Rising blood sugar does mean you are at elevated risk of eventually becoming diabetic, but it’s far from a sure thing. Life-style change is your best defense.

An important study known as the Diabetes Prevention Program showed that moderate weight loss and exercise can really make a dent in rising blood sugar. In middle-aged people who were sedentary and seriously overweight—as in 75 to 80 pounds over their healthy weight—losing 7% of their current weight and adding 30 minutes a day of walking on five days a week cut their risk of progressing to diabetes by more than half.

Risk factors for high blood sugar

Every man should have his blood sugar tested periodically. If you have any of the risk factors below, annual testing is recommended. Otherwise, testing every three years may be sufficient.

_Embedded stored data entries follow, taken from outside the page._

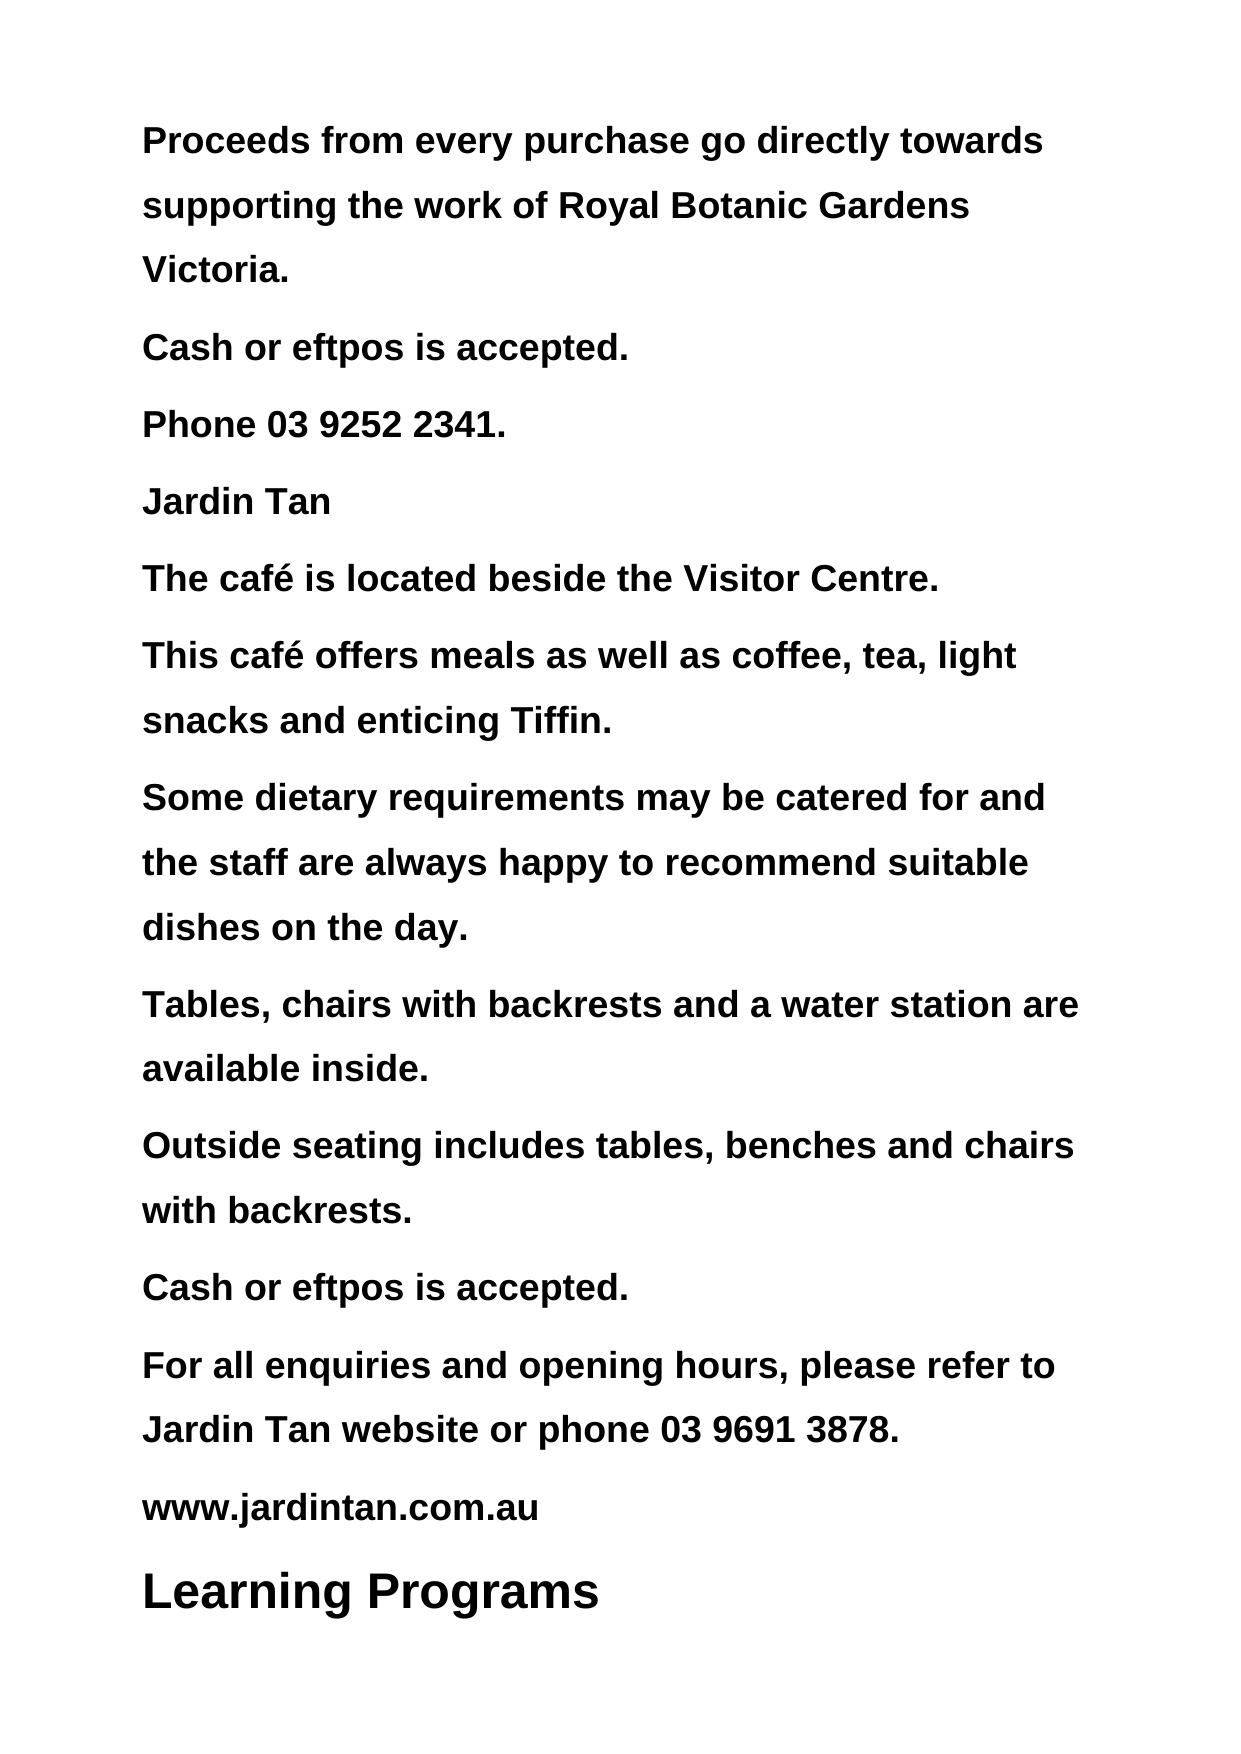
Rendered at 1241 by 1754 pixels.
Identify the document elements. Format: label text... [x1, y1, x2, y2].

text The café is located beside the Visitor Centre. [142, 556, 1098, 599]
text Outside seating includes tables, benches and chairs with backrests. [142, 1124, 1098, 1232]
text Proceeds from every purchase go directly towards supporting the work of Royal Botanic Gardens Victoria. [142, 118, 1098, 291]
text Cash or eftpos is accepted. [142, 325, 1098, 368]
text Cash or eftpos is accepted. [142, 1266, 1098, 1309]
subtitle Learning Programs [142, 1562, 1098, 1619]
text For all enquiries and opening hours, please refer to Jardin Tan website or phone 03 9691 3878. [142, 1343, 1098, 1451]
text Phone 03 9252 2341. [142, 402, 1098, 445]
text Jardin Tan [142, 479, 1098, 522]
text www.jardintan.com.au [142, 1485, 1098, 1528]
text Tables, chairs with backrests and a water station are available inside. [142, 982, 1098, 1090]
text This café offers meals as well as coffee, tea, light snacks and enticing Tiffin. [142, 633, 1098, 741]
text Some dietary requirements may be catered for and the staff are always happy to recommend suitable dishes on the day. [142, 775, 1098, 948]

Ask your primary care doctor.

  • Age of 45 and older

  • Overweight (body mass index of 25 or higher)

  • A sedentary lifestyle

  • Family history of type 2 diabetes

  • High blood pressure or high cholesterol

  • African American, Hispanic, American Indian, or Asian American heritage

How to lower your blood sugar

  • If you are overweight, lose 5% to 10% of your current body weight.

  • Exercise moderately 30 minutes a day, five days a week.

  • Consult with a dietitian to formulate a healthy eating plan.

Try these dietary changes this week

  • Build your dinner around a generous helping of leafy greens and a moderate portion of whole grains.

  • Replace half of snacks of chips or crackers with fresh vegetables like carrots, celery, and radishes.

  • Limit beverages containing caloric sweeteners to one a day, or switch to water or diet beverages.

  • Finish your meals with fresh fruit instead of sweetened desserts.